What Ms. Crossette failed to grasp is that the US does not consider the Sri Lankan war as a ‘war on terrorism’. If it was so, US would not have insisted on the Sri Lankan government to negotiate with the Tigers, instead of helping the government to militarily crush them.
Ms. Crossette’s statement, “In Sri Lanka, Norway alone has come to the aid of the peace-minded government by talking the tigers into a truce” also needs comment. Firstly, before the Norwegians came into the picture several countries came forward to facilitate/mediate. The European Union, the UK, the US, Canada, Australia and Malaysia were among the many who offered their services. Norway was a choice acceptable to both parties.
On the subject of “talking the tigers into a truce”, it is a well-recorded fact that when the Norwegians started the process in 2000, it was the then government that was not ‘peace minded’. Only the LTTE wanted peace. It is worth recalling that as soon as the Norwegian special envoy Mr. Erick Solheim met Mr. Prabhakaran, LTTE declared a unilateral cease-fire to facilitate the initiation of negotiations. The then government, interested only in a military solution, failed to reciprocate. Norwegians tried their best to talk the ‘war-minded’ President Chandrika into a truce and failed. When the new government came into power, Norwegians and the Tigers did not have to do anything, other than for the LTTE to declare another cease-fire. The new government promptly reciprocated and invited the Norwegians to come and help again. This is how the new MoU came into existence. Ms. Crossette is completely off the mark in saying that the Norwegians are ‘alone’, and that the Norwegians ‘talked the Tigers into a truce’. Ms. Crossette’s statement on this is nothing but mischievous journalism.
Ms. Crossette, to buttress her story, has quoted Teresita C. Shaffer, the former American Ambassador, as saying, “the Tigers may be weakened militarily which could explain their inability to recapture Jaffna”. Teresita Shaffer knows better. The LTTE was well poised to take over Jaffna immediately after they overran the Elephant Pass garrison and entered the peninsula. The Sri Lankan forces numbering about 30,000 were demoralised and marooned, forcing India to talk about evacuating them on ‘humanitarian grounds’. India played a key role in stalling the Tigers from taking over Jaffna. During this breather, Sri Lankan government managed to get some destructive weapons from Pakistan and Czechoslovakia and managed to keep the Tigers at bay by emptying and destroying entire towns like Chavakachcheri to create a buffer.

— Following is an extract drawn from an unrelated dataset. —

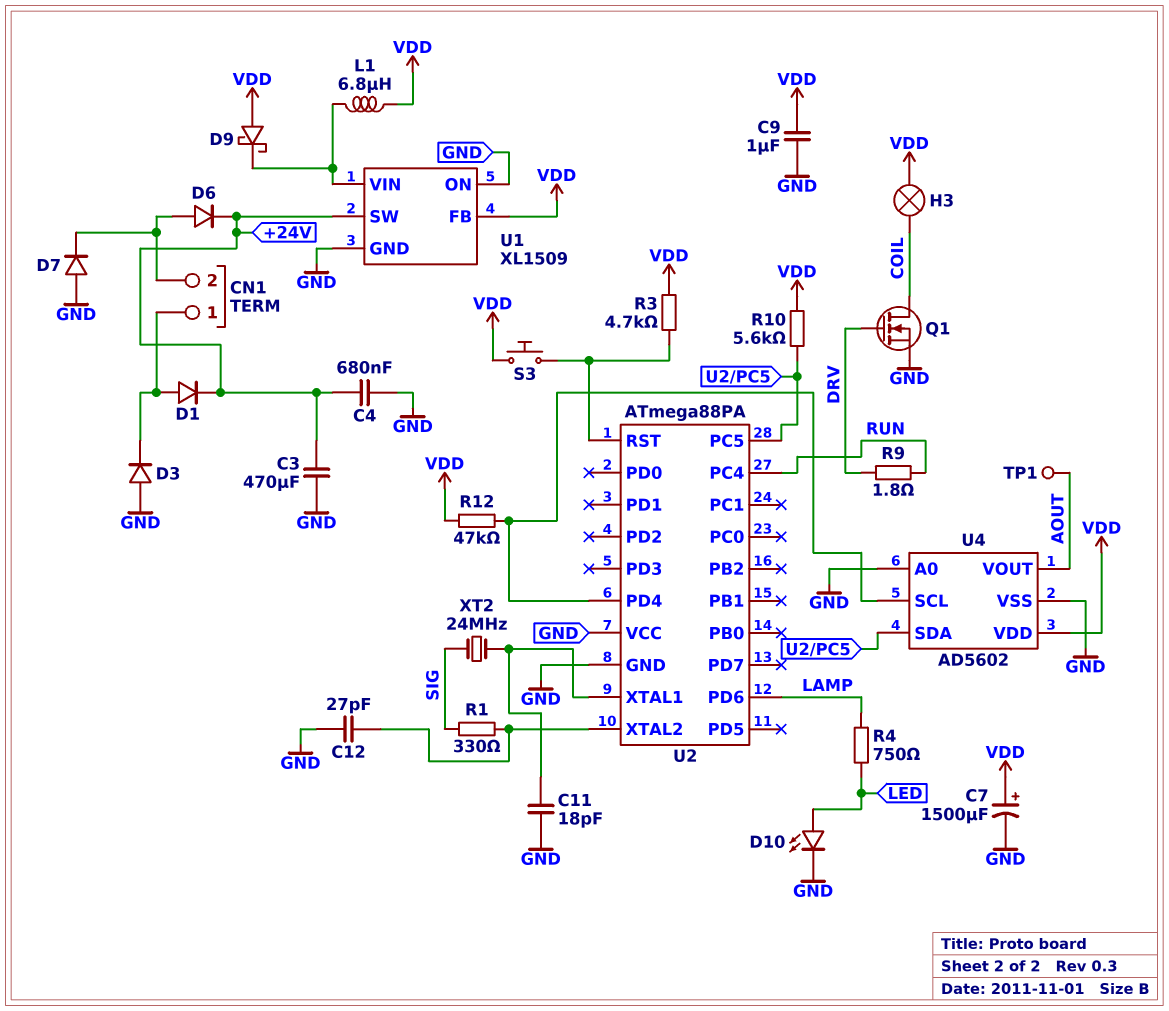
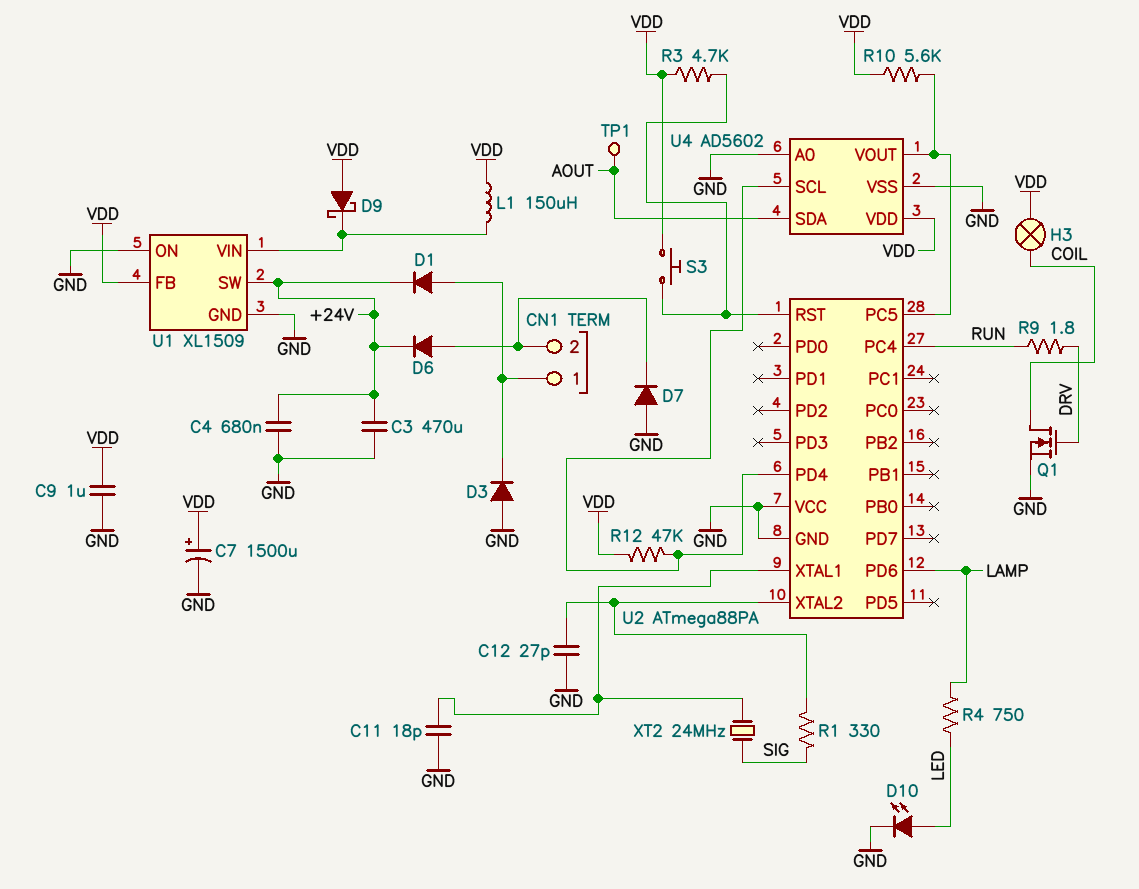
L1: 6.8uH (U1/VIN, VDD) -> 150uH (U1/VIN, VDD)
U4 pin SDA: U2/PC5 -> AOUT
U4 pin VOUT: AOUT -> U2/PC5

It is unclear as to why Ms. Crossette quoted Radikha Coomaraswamy, director of the International Center for Ethnic Studies in Colombo as saying, “there will have to be a major international presence in Tiger territory”. If it is to insinuate that such presence is to save the Tamil people from the Tigers, she is dead wrong. It is a washed-out cliché, used by Chandrika to justify her ‘war for peace’. At the December 2001 Elections the Tamil people spoke, quite clearly indeed, on who they want to represent them. As we say in Thamil, such concern is like ‘the wolf crying because the goat is getting wet in the rain.’
In conclusion, September 11 or the American ‘war on terror’ has nothing to do with the evolving situation in Sri Lanka. The LTTE has been ready and willing for peace talks for a long time. It was President Chandrika’s clumsiness and her refusal to make peace with the LTTE that caused the delay. A new government was needed to grasp the LTTE offer, and make peace.